Encore un principe de vie de RELATIO : ne pas juger.

 

Difficile à appliquer tant nos coutumes d’approche d’autrui sont basées sur des jugements, positifs ou négatifs.

 

Pourquoi ce précepte ?

D’abord, parce que tout jugement fait nécessairement appel à des concepts de la Carte et se formule en termes trop généraux. Voilà ce que nous devrions dire systématiquement à toute personne qui s’exprime sur autrui : « Vous dites que ce type est intelligent (ou fainéant, ou raciste…) ? Quelles sont les observations concrètes que vous avez faites qui vous permettent de dire cela ? »

 

Juger autrui, c’est le classer dans des tiroirs, à l’aide d’adjectifs, d’expressions toutes faites, c’est toujours une généralisation à partir d’un nombre parfois infime d’observations.
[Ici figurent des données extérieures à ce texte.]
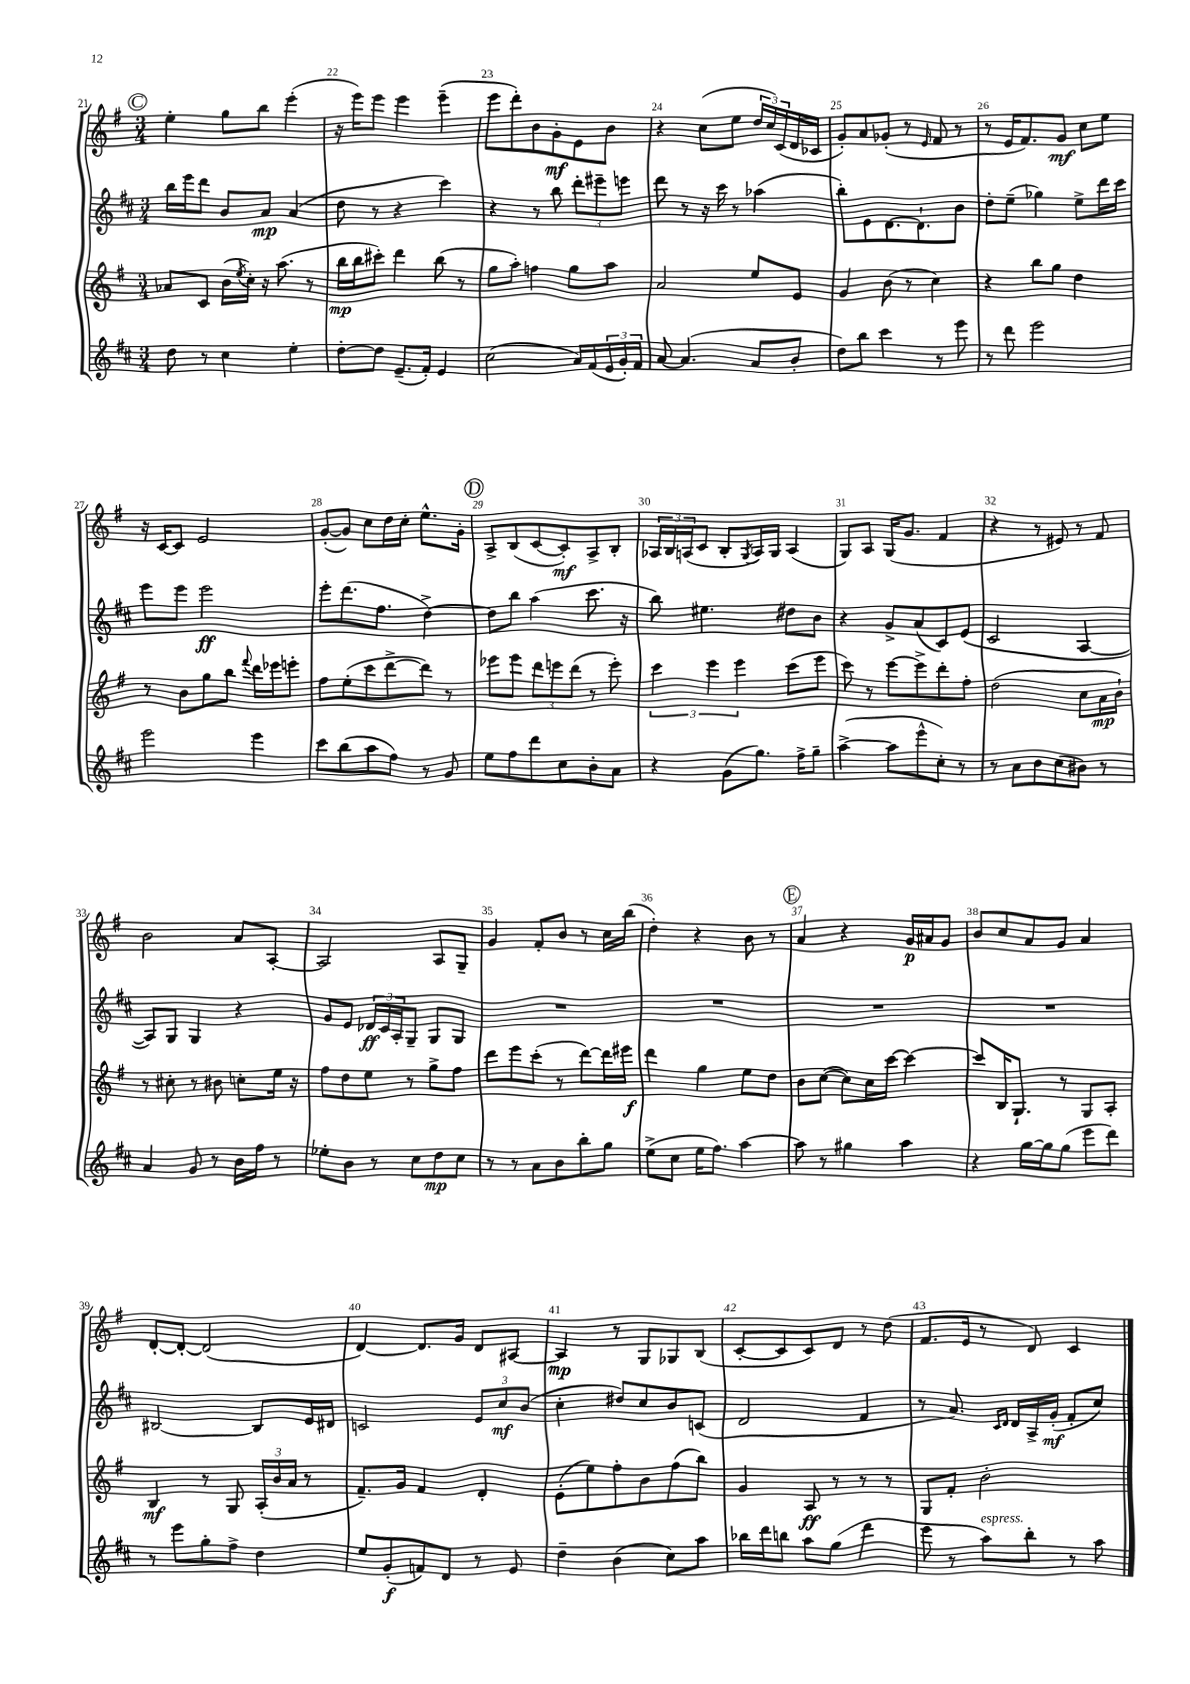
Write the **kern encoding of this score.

**kern	**kern	**kern	**kern
*staff4	*staff3	*staff2	*staff1
*clefG2	*clefG2	*clefG2	*clefG2
*k[f#c#]	*k[f#]	*k[f#c#]	*k[f#]
*M3/4	*M3/4	*M3/4	*M3/4
8dd	8a-	16bb	4ee'
.	.	16eee	.
8r	8c	8ddd	.
4cc#	(16b	8b	8gg
.	8qee	.	.
.	16cc')	.	.
.	16r	8a	8bb
.	(8.aa	.	.
4ee'	.	(4a	(4eee'
.	8r	.	.
=	=	=	=
[8dd'	16bb	8dd	16r
.	16bb	.	16eee)
8dd]	8ccc#')	8r	8eee
(8.e~	4ddd	4r	4eee
16f#')	.	.	.
4e	(8bb	4ccc#)	(4eee~
.	8r	.	.
=	=	=	=
(2cc#	8gg	4r	8eee
.	8aa')	.	8ddd')
.	4ff	8r	8b
.	.	8bb	8g'
16a)	8gg	12ddd'	8e
(16f#	.	.	.
.	.	12eee#~	.
24e	8aa	.	8b
24g')	.	12eee	.
24f#	.	.	.
=	=	=	=
[8a	2a	8ddd	4r
(4.a]	.	8r	.
.	.	16r	(8cc
.	.	16ccc#	.
.	.	8r	8ee
8a	8ee	(4aa-	24dd
.	.	.	24cc)
.	.	.	(24c
8b'	8e	.	16d
.	.	.	16c-
=	=	=	=
8dd)	4g	8bb')	8g')
8bb	.	8e	8a
4ccc#	(8b	[8.d	(8g-'
.	8r	.	8r
.	.	8.d`]	.
.	.	.	16qqe
8r	4cc)	.	8f#
8eee	.	8b	8r
=	=	=	=
8r	4r	8dd'	8r
8ddd	.	(8ee~	16e
.	.	.	8.f#)
2eee	8bb	4gg-)	.
.	8gg	.	8g
.	4dd	8ee^	8cc
.	.	16ddd	8ee
.	.	16ccc#	.
=	=	=	=
2eee	8r	8eee	16r
.	.	.	[16c
.	8b	8eee	8c]
.	8gg	2eee	2e
.	8bb	.	.
.	8qqfff#	.	.
4eee	16ddd	.	.
.	16eee-	.	.
.	8eee'	.	.
=	=	=	=
8ccc#	8ff#	8eee'	([8g'
(8bb	(8ee'	(8.ddd	8g])
8aa	8ccc	.	8cc
.	.	8.ff#	.
8ff#)	[8ddd^	.	16dd
.	.	.	16cc'
8r	8ddd])	[4dd^)	8.ee^^
8g	8r	.	.
.	.	.	16g'
=	=	=	=
8ee	8eee-	8dd]	8A^
8ff#	8eee-	8bb	(8B
8ddd	12ddd	(4aa	[8c
.	12eee	.	.
8cc#	.	.	8c'])
.	(12ddd	.	.
8b'	8r	8.ccc#	8A^
8a	8eee')	.	8B'
.	.	16r	.
=	=	=	=
4r	6ccc	8bb)	24A-
.	.	.	24B
.	.	.	(24A
.	.	4.ee#	8c
.	6eee	.	.
(8g	.	.	8B'
.	6eee	.	.
.	.	.	8qG
8.gg)	.	.	16A)
.	.	.	16G
.	(8ccc	8dd#	(4A
16ff#^	.	.	.
8gg~	8eee	8b	.
=	=	=	=
([4aa^	8ccc)	4r	8G)
.	8r	.	8A
8aa]	[8eee	8g^	(16G
.	.	.	8.g
8eee^^	8eee^]	(8a	.
8cc#')	8ddd'	8c#)	4f#
8r	8ff#'	(8e	.
=	=	=	=
8r	(2dd	2c#	4r
8a	.	.	.
8b	.	.	8r
(8cc#	.	.	8e#)
8b#)	8cc	[4A	8r
8r	16a	.	8f#
.	16b`)	.	.
=	=	=	=
4a	8r	8A])	2b
.	8cc#'	8G	.
8g	8r	4G	.
8r	8b#	.	.
16b	8cc'	4r	8a
16ff#	.	.	.
8r	16ee	.	[8A'
.	16r	.	.
=	=	=	=
8ee-'	8ff#	8g	2A]
8b	8dd	8e	.
8r	8ee	24d-	.
.	.	24c#	.
.	.	24A'	.
8cc#	8r	8G~	.
8dd	8gg^	8G	8A
8cc#	8ff#	8G	8G~
=	=	=	=
8r	8ddd	2.r	4g
8r	8eee	.	.
8a	(8ccc'	.	8f#'
8b	8r	.	8b
8bb'	[8ddd)	.	8r
8gg	16ddd]	.	16cc
.	16eee#	.	(16bb
=	=	=	=
(8ee^	4ddd	2.r	4dd')
8cc#	.	.	.
16ee	4gg	.	4r
8.ff#)	.	.	.
[4aa	8ee	.	8b
.	8dd	.	8r
=	=	=	=
8aa]	8b	2.r	4a
8r	([8cc	.	.
4gg#	8cc])	.	4r
.	16cc	.	.
.	[16ccc	.	.
4aa	4ccc_	.	16g
.	.	.	16a#
.	.	.	8g
=	=	=	=
4r	8ccc]	2.r	8b
.	16B	.	8cc
.	8.G`	.	.
[16gg	.	.	8a
16gg]	.	.	.
(8gg	8r	.	8g
8eee	8G	.	4a
8ddd)	8A'	.	.
=	=	=	=
8r	4B	[2B#	[8d'
8eee	.	.	8d'_
8gg'	8r	.	(2d]
8ff#^	8G	.	.
4dd	(24A'	8B#]	.
.	24b	.	.
.	24a	.	.
.	8r	16e	.
.	.	16d#	.
=	=	=	=
8ee	8.f#~)	2c	[4d)
(8g'	.	.	.
.	16g	.	.
8f)	4f#	.	8.d]
8d	.	.	.
.	.	.	16g
8r	4d'	12e	8d
.	.	12cc#	.
8e	.	.	[8A#
.	.	(12b	.
=	=	=	=
4dd~	(8e'	4cc#'	4A#]
.	8ee)	.	.
(4b	8ff#'	8dd#)	8r
.	8b	8cc#	8G
8cc#)	(8ff#	8b	8G-
8aa	8bb)	(8c	(8B
=	=	=	=
16bb-	4g	2d	[8c'
16ddd	.	.	.
8bb	.	.	8c]
8aa	8A	.	8c)
(8gg	8r	.	8d
4ddd	8r	4f#	8r
.	8r	.	(8dd
=	=	=	=
8eee	8G	8r	8.f#
8r	8f#'	8.a)	.
.	.	.	16e
8aa)	2b'	.	8r
.	.	16qqc#	.
.	.	16qqd	.
.	.	16d	.
8bb'	.	16A^	8d)
.	.	(16g'	.
8r	.	8f#'	4c
8aa	.	8cc#)	.
==	==	==	==
*-	*-	*-	*-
D’une personne qui arrive une fois en retard au bureau on dira : « Elle arrive en retard », « Elle ne sait pas être à l’heure », voire même « Elle est fainéante ».

 

Juger autrui ne nous dit rien sur la façon dont cette personne se comporte réellement dans les multiples relations qu’elle entretient dans sa vie de tous les jours. Juger autrui c’est extraire d’une infinité de comportements et d’interactions (qui nous restent inconnues) un sous-ensemble restreint et en généraliser les conclusions.

 

Ensuite, juger, justement parce que cela classe, étiquette une personne, est une façon désastreuse de fixer le réel et de ne plus voir les nuances. Une personne fainéante peut se mettre à travailler pendant de longues années, elle restera dans nos esprits une fainéante qui fait des efforts.

Juger c’est se condamner à ne pas voir les changements, parfois subtils, que les personnes entreprennent pour s’améliorer. Juger c’est se rendre aveugle aux autres. Et à soi-même aussi bien sûr.